Outstanding stock options and share purchase warrants will also be adjusted by the Consolidation ratio and the respective exercise prices of outstanding options and share purchase warrants will be adjusted accordingly.

The Company further announces that it has issued 425,000 Common Shares to settle an existing debt with a former employee in the amount of $48,000.

About Weekend Unlimited Industries Inc.

Weekend Unlimited is a lifestyle-based recreational and medicinal cannabis and CBD wellness company. We are developing and launching premium cannabis and CBD brands to deliver life's highs - any- time, anywhere. Our CBD products are available online and at a retailer near you. Weekend Unlimited is well-positioned to launch and scale the brands that will define cannabis and CBD. Learn more at www.weekendunlimited.com

For further information, please contact:

Mr. Charlie Lamb, President & CEO, Director Telephone: 1(236) 317-2812
E-mail: IR@weekendunlimited.com

Neither the Canadian Securities Exchange nor its Regulation Services Provider (as that term is defined in the policies of the Canadian Securities Exchange) accepts responsibility for the adequacy or accuracy of this release.

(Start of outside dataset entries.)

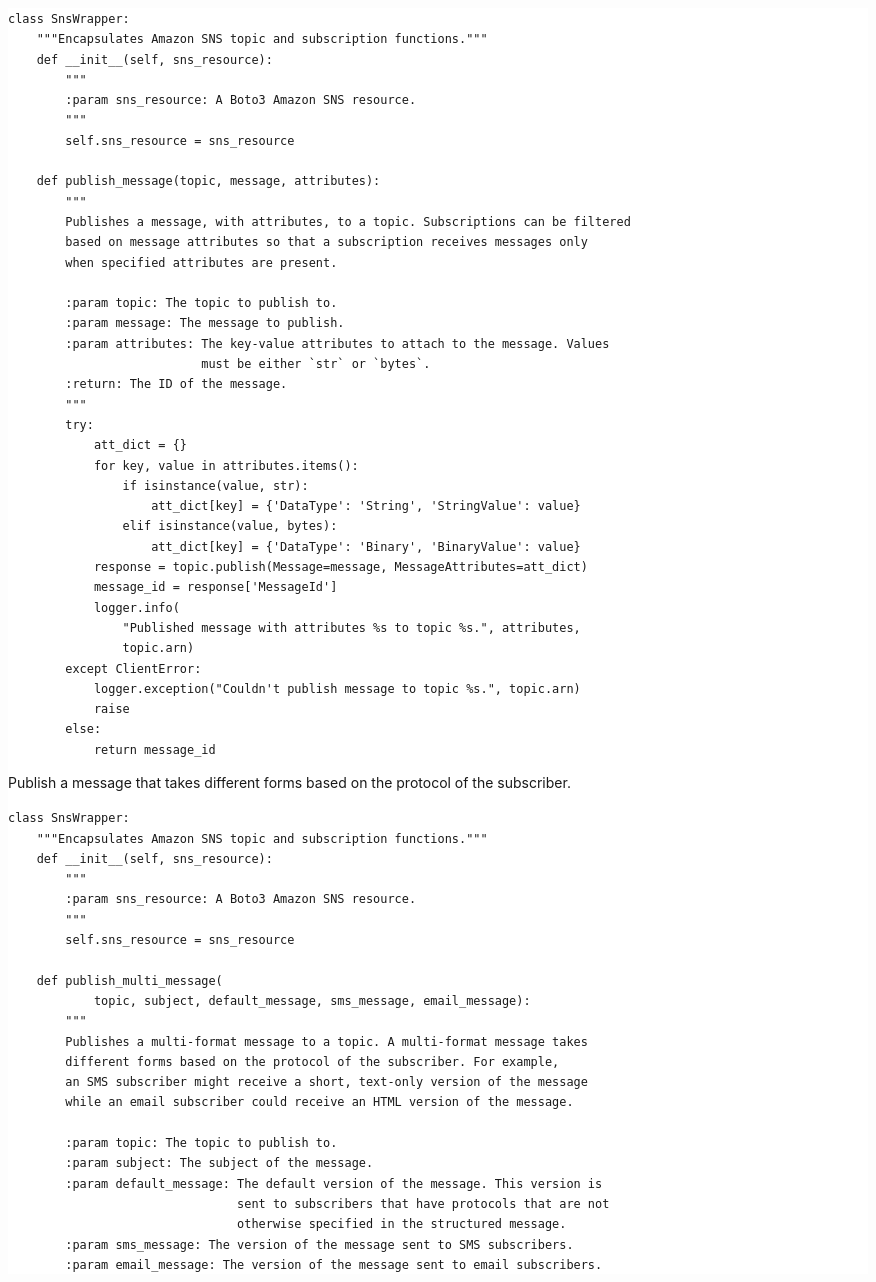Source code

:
 ```
class SnsWrapper:
    """Encapsulates Amazon SNS topic and subscription functions."""
    def __init__(self, sns_resource):
        """
        :param sns_resource: A Boto3 Amazon SNS resource.
        """
        self.sns_resource = sns_resource

    def publish_message(topic, message, attributes):
        """
        Publishes a message, with attributes, to a topic. Subscriptions can be filtered
        based on message attributes so that a subscription receives messages only
        when specified attributes are present.

        :param topic: The topic to publish to.
        :param message: The message to publish.
        :param attributes: The key-value attributes to attach to the message. Values
                           must be either `str` or `bytes`.
        :return: The ID of the message.
        """
        try:
            att_dict = {}
            for key, value in attributes.items():
                if isinstance(value, str):
                    att_dict[key] = {'DataType': 'String', 'StringValue': value}
                elif isinstance(value, bytes):
                    att_dict[key] = {'DataType': 'Binary', 'BinaryValue': value}
            response = topic.publish(Message=message, MessageAttributes=att_dict)
            message_id = response['MessageId']
            logger.info(
                "Published message with attributes %s to topic %s.", attributes,
                topic.arn)
        except ClientError:
            logger.exception("Couldn't publish message to topic %s.", topic.arn)
            raise
        else:
            return message_id
```
Publish a message that takes different forms based on the protocol of the subscriber\.  

```
class SnsWrapper:
    """Encapsulates Amazon SNS topic and subscription functions."""
    def __init__(self, sns_resource):
        """
        :param sns_resource: A Boto3 Amazon SNS resource.
        """
        self.sns_resource = sns_resource

    def publish_multi_message(
            topic, subject, default_message, sms_message, email_message):
        """
        Publishes a multi-format message to a topic. A multi-format message takes
        different forms based on the protocol of the subscriber. For example,
        an SMS subscriber might receive a short, text-only version of the message
        while an email subscriber could receive an HTML version of the message.

        :param topic: The topic to publish to.
        :param subject: The subject of the message.
        :param default_message: The default version of the message. This version is
                                sent to subscribers that have protocols that are not
                                otherwise specified in the structured message.
        :param sms_message: The version of the message sent to SMS subscribers.
        :param email_message: The version of the message sent to email subscribers.
```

Forward Looking Statements

Certain information set forth in this news release may contain forward-looking statements that involve substantial known and unknown risks and uncertainties. All statements other than statements of historical fact are forward- looking statements, including, without limitation, statements regarding future financial position, business strategy, use of proceeds, corporate vision, proposed acquisitions, partnerships, joint-ventures and strategic alliances and co-operations, budgets, cost and plans and objectives of or involving the Company. Such forward-looking information reflects management's current beliefs and is based on information currently available to management. Often, but not always, forward-looking statements can be identified by the use of words such as "plans", "expects", "is expected", "budget", "scheduled", "estimates", "forecasts", "predicts", "intends", "targets", "aims", "anticipates" or "believes" or variations (including negative variations) of such words and phrases or may be identified by statements to the effect that certain actions "may", "could", "should", "would", "might" or "will" be taken, occur or be achieved. A number of known and unknown risks, uncertainties and other factors may cause the actual results or performance to materially differ from any future results or performance expressed or implied by the forward- looking information. These forward-looking statements are subject to numerous risks and uncertainties, certain of which are beyond the control of the Company including, but not limited to, the impact of general economic conditions, industry conditions and dependence upon regulatory approvals. Readers are cautioned that the assumptions used in the preparation of such information, although considered reasonable at the time of preparation, may prove to be imprecise and, as such, undue reliance should not be placed on forward-looking statements. The Company does not assume any obligation to update or revise its forward-looking statements, whether as a result of new in- formation, future events, or otherwise, except as required by securities laws.